# Gradient boosting | Gradient Boosting Machine | GBM

**Gradient boosting:** es un algoritmo de conjunto que se ajusta a los árboles de decisión potenciados al minimizar un gradiente de error. Hay muchas implementaciones del algoritmo de aumento de gradiente disponibles en Python.
Probaremos un clasificador con todos ellos y compararemos la velocidad y la precisión de cada uno.

In [4]:
# importamos librerías necesarias

# Basicas
import warnings
import numpy as np
import pandas as pd
from time import time
from IPython.core.debugger import set_trace
from sklearn.datasets import make_classification
warnings.filterwarnings('ignore')

# Genero un dataset de ejemplo
X, y = make_classification(
    n_samples=100000, 
    n_features=20, 
    n_informative=15, 
    n_redundant=5, 
    random_state=0)

print(f'X shape = {X.shape}')
print(f'y shape = {y.shape}')

# Genero diccionarios vación para guardar posteriores datos
speed = {}
accuracy = {}

X shape = (100000, 20)
y shape = (100000,)


### 1) Implementación de Gradient Boosting con Scikit-Learn

In [5]:
# Scikit-Learn
from sklearn.ensemble import GradientBoostingClassifier
from sklearn.model_selection import cross_val_score
from sklearn.model_selection import RepeatedStratifiedKFold # Repeated Stratified K-Fold is a cross validator

In [6]:
model = GradientBoostingClassifier()

start = time()

cv = RepeatedStratifiedKFold(n_splits=5, n_repeats=2, random_state=0)
score = cross_val_score(model, X, y, scoring="accuracy", cv=cv, n_jobs=-1)

speed["GradientBoosting"] = np.round(time() - start, 3)
accuracy["GradientBoosting"] = np.mean(score).round(3)

print(f"Mean Accuracy: {accuracy['GradientBoosting']}")
print(f"Std: {np.std(score):.3f}s")
print(f"Run time: {speed['GradientBoosting']}s")

Mean Accuracy: 0.894
Std: 0.003
Run time: 393.908s


##### Alternative

In [11]:
from sklearn.experimental import enable_hist_gradient_boosting
from sklearn.ensemble import HistGradientBoostingClassifier

In [12]:
model = HistGradientBoostingClassifier()

start = time()

cv = RepeatedStratifiedKFold(n_splits=5, n_repeats=2, random_state=0)
score = cross_val_score(model, X, y, scoring="accuracy", cv=cv, n_jobs=-1)

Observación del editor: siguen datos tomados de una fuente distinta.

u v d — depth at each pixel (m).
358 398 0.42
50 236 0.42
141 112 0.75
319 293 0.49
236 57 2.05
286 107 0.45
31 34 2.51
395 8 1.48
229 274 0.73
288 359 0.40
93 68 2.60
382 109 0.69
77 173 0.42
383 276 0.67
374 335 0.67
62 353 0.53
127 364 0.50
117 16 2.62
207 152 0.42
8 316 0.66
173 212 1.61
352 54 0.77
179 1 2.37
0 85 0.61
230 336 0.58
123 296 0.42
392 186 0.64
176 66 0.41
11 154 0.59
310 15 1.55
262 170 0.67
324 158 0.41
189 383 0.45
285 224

speed["HistGradientBoosting"] = np.round(time() - start, 3)
accuracy["HistGradientBoosting"] = np.mean(score).round(3)

print(f"Mean Accuracy: {accuracy['HistGradientBoosting']}")
print(f"Std: {np.std(score):.3f}s")
print(f"Run time: {speed['HistGradientBoosting']}s")

Mean Accuracy: 0.962
Std: 0.001s
Run time: 29.388s


### 2) Implementación de Gradient Boosting con XGBoost

In [17]:
#!pip install xgboost
from xgboost import XGBClassifier

In [18]:
model = XGBClassifier()

start = time()

cv = RepeatedStratifiedKFold(n_splits=5, n_repeats=2, random_state=0)
score = cross_val_score(model, X, y, scoring="accuracy", cv=cv, n_jobs=-1)

speed["XGB"] = np.round(time() - start, 3)
accuracy["XGB"] = np.mean(score).round(3)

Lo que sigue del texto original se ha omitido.